Many investors are concerned with corporate social responsibility, the precise meaning of which is ambiguous as are methods to analyze and evaluate such responsibilities. The late Milton Friedman and his followers have argued that the term "corporate social responsibility" is meaningless. Businesses are profit making entities, no more, no less. They are responsible only to their shareholders. Such a position is increasingly hard to defend. Today most companies want to be considered good corporate citizens concerned for the environment, for their workers, and for the communities in which they operate.
Concerned investors will want to read Kate O'Sullivan's article "Virtue Rewarded" in the October issue of CFO (www.cfo.com). O'Sullivan interviews CFOs from various companies, all of whom are concerned about minimizing risk, staying ahead of negative publicity, and maintaining a positive reputation while not sacrificing bottom line profitability.
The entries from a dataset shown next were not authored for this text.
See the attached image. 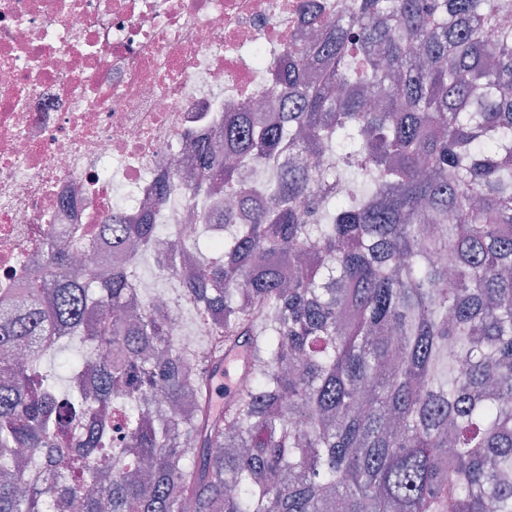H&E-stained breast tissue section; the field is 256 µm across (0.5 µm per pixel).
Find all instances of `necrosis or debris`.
Wrapping results in <instances>:
<instances>
[{
    "instance_id": "necrosis-or-debris-1",
    "label": "necrosis or debris",
    "mask_w": 512,
    "mask_h": 512,
    "mask_svg": "<svg viewBox=\"0 0 512 512\" xmlns=\"http://www.w3.org/2000/svg\"><path fill=\"white\" fill-rule=\"evenodd\" d=\"M334 21L348 0H0V299L37 282L52 227L79 224L72 267H109L93 246L113 216L200 227L178 169L217 140L227 103L286 109L273 71L308 38L306 3Z\"/></svg>"
}]
</instances>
After reading this article, investors may want to read "Strategy and Society: The Link between Competitive Advantage and Corporate Social Responsibility" by Michael Porter and Mark Kramer in Harvard Business Review, December 2006 (www.hbr.org -- subscription required). Porter and Kramer argue that the attitude of CFOs reflected in O'Sullivan's article is exactly what is WRONG with current thinking of corporate social responsibility. Company executives set up a business vs. society model in which long-term sustainability is sacrificed to quarterly profit figures. Companies waste literally millions of dollars each year supporting feel-good, positive publicity projects of dubious long-term benefit that have nothing to do with the strategic mission of the companies. Companies need to consider their social responsibilities from an operational and strategic standpoint, as a vital component of their value chain. What does a company already produce? Where in its operational structure are negative social impacts generated? What can the company do to reduce or even eliminate those negative social impacts? When a company ceases to react defensively to perceived negative publicity or activist shareholder proposals and integrates social responsibility into its operational processes, that company generates an enormous competitive advantage because it integrates the health of the business into the health of the society in which it operates.
Porter and Kramer argue that strategic corporate social responsibility responses must create shared value for both the company and society simultaneously. A company must focus on a small number of large impact initiatives integral to its own core operations. Management must measure potential social rather than stakeholder satisfaction. Generic social do-good programs do not have a measurable long-term impact on either the company's competitive position or the health of the society. One company that practices strategic corporate social responsibility as part of their operational structure is Whole Foods Market (NASDAQ: WFMI), which not only sells high-quality organic foods, but also uses environmentally safe cleaning products, recycled materials in store construction, wind energy credits equal to 100% of its electrical use, and biofuels in its trucks. Other companies mentioned are Toyota (NYSE: TM), due to its concentration on hybrid auto technology; Sysco (NYSE: SYY), which supports family farms and locally grown produce in its stores; General Electric (NYSE:GE) for "ecomagination" that focuses on water-purification technology; and Unilever (NYSE: UN), which is concentrating on products to serve the needs of the poorest populations. Corporate social responsibility is an idea that will only grow in importance. Investors may wish to consider it as an integral part of their due diligence investigation.